Roschkowski: Es ist mehr so eine Idee, die sich leise durchzieht, ich weiß nicht, ob man es im Publikum gleich erkennt. Ganz zum Schluss steht Offenbach tatsächlich im Zentrum des Ganzen, es wird auch dargestellt, wie chaotisch es war mit den ganzen Fassungen der Oper ... Auf praktischem Gebiet kann man die Arbeit von Renaud Doucet als choreografierte Personenregie bezeichnen. Die Verbindung von Aktion und Reaktion ist ihm wichtig, es muss ein Auslöser für etwas da sein, das passiert. Das klingt banal, aber es ist leider nicht so verbreitet, wie man sich das wünschen würde.

STANDARD: "Hoffmanns Erzählungen" ist eine große Ausstattungsoper – ich nehme an, da haben sich die zwei Kreativköpfe Barbe & Doucet einiges einfallen lassen.

Roschkowski: Das haben sie! Es sind komplett unterschiedliche Welten, die sie hier aufbauen: Der Olympia-Akt ist ganz verspielt, ihre Arie ist zauberhaft choreografiert, fast ein wenig albern. Die Antonia-Welt ist dann ganz anders ... Die zwei haben das Stück ja schon mehrfach gemacht, und speziell für mich ist das von Vorteil. Gerade die Partie des Hoffmann – ich singe sie hier zum ersten Mal – ist ja eine große Herausforderung, und Renaud Doucet hat mir Tipps gegeben, wo ich mich zurücknehmen soll. Auch von musikalischer Seite bin ich von Anfang an angehalten worden, meine Kräfte einzuteilen.

STANDARD: Welche Schwierigkeiten hat der Hoffmann denn genau?

Roschkowski: Es ist einfach eine Partie, die einen Sänger vollkommen fordert. Es fängt schon einmal mit der banalen Tatsache an, dass man immer auf der Bühne ist, man kann sich nie entspannen. Gesanglich muss man alles draufhaben: Bei Olympia ist eher das Verspielte gefragt, beim Antonia-Akt braucht man eine volle lyrische Stimme, bei Giulietta dann dramatische Kraft. Da muss man an seine Grenzen gehen.
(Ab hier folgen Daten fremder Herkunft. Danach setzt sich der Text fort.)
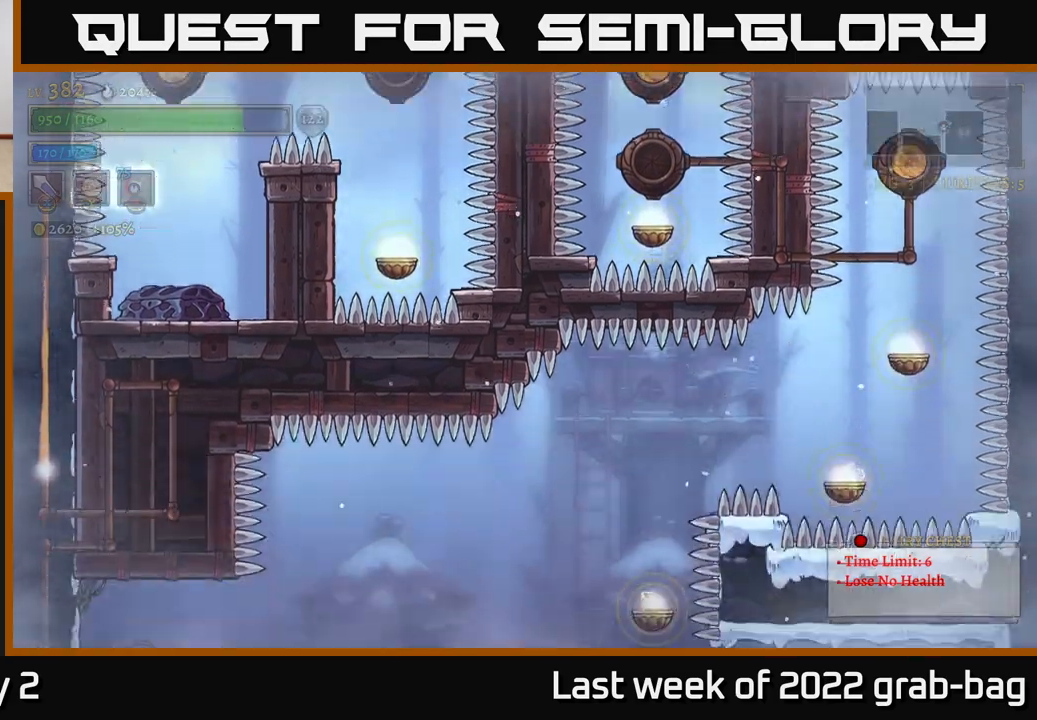
{"dt_ms": 500, "buttons": [], "left_stick": "center", "right_stick": "center", "events": []}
STANDARD: Angenehm ist sicher, dass Sie hier im Haus schon fast heimisch sind.

Roschkowski: Ja, es ist bereits die dritte Premiere, die ich hier singe, und ich habe in drei weiteren Produktionen mitgesungen. Der kleine Nachteil, dass wir das Stück auf Deutsch machen, wird dadurch aufgewogen, dass ich mich hier zu Hause fühle und mich alle am Haus unterstützen.
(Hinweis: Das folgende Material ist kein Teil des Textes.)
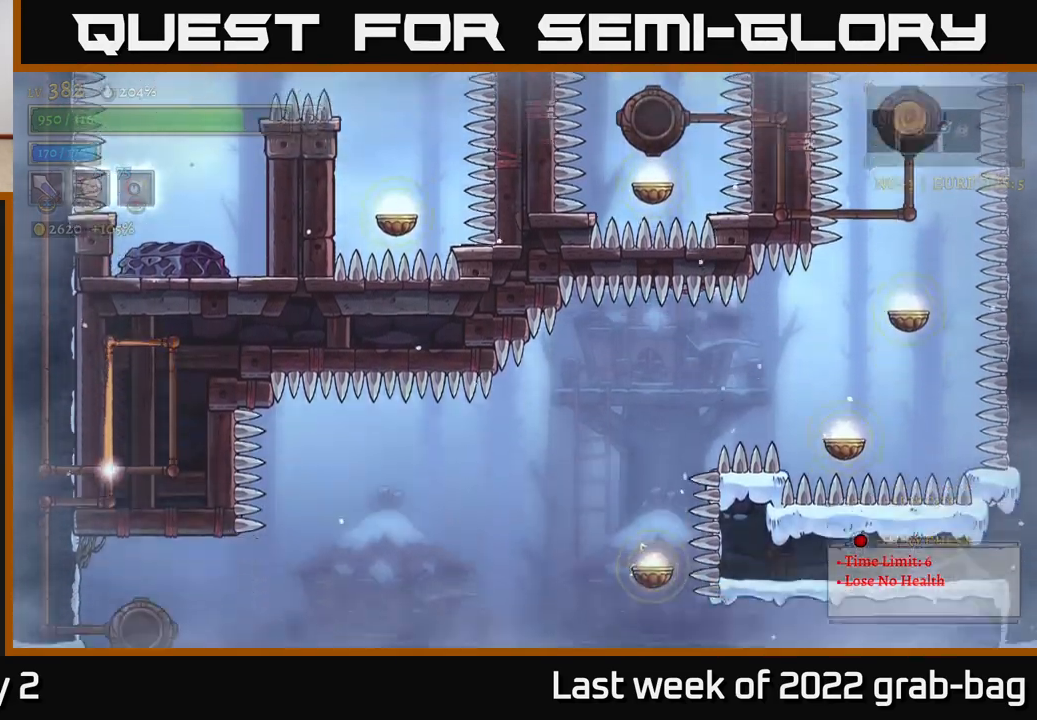
{"dt_ms": 500, "buttons": [], "left_stick": "center", "right_stick": "center", "events": []}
STANDARD: Nun ist Hoffmanns zentrale Befindlichkeit der Rausch. Welche Erfahrungen haben Sie mit diesem Zustand?

Roschkowski: Ich sage immer: Ich liebe diesen Beruf ganz besonders, wenn ich mit der Arbeit fertig bin. Denn gerade nach Partien, bei denen man sich komplett verausgabt, fühlt man sich hinterher wie in einem Rausch! Rauschzustände anderer Art müssen aus Gründen der Disziplin ein wenig zurückstehen.

Wobei ich es aber auch als Künstler wichtig finde, das Leben auszukosten: Man soll auf der Bühne ja nicht nur aus der Theorie erzählen!

STANDARD: Sie haben auch eine Ausbildung zum Sonderschulpädagogen gemacht. Der sich kümmernde Lehrer und die, Pardon, Rampensau: auf den ersten Blick extreme Gegenwelten. Eint beide die Fähigkeit zur Einfühlsamkeit – in die Schüler und in die Figuren, die man verkörpert?

Roschkowski: Absolut. Wobei: Ich habe schon zu meiner Schulzeit meine Lehrer dafür kritisiert, dass sie den Lernstoff zu wenig geschickt verkaufen. Ich finde, dass beide, Sänger wie auch Lehrer, gute Geschichtenerzähler sein sollten. Wobei ich zu meiner Ausbildungszeit nicht davon zu träumen gewagt habe, dass ich das Singen zum Beruf machen kann.

STANDARD: Nun sind Sie als Sänger ja reproduzierender Künstler, Interpret. Stimmt es, dass Sie auch selbst schöpferisch tätig sind, auf dem Gebiet der Lyrik?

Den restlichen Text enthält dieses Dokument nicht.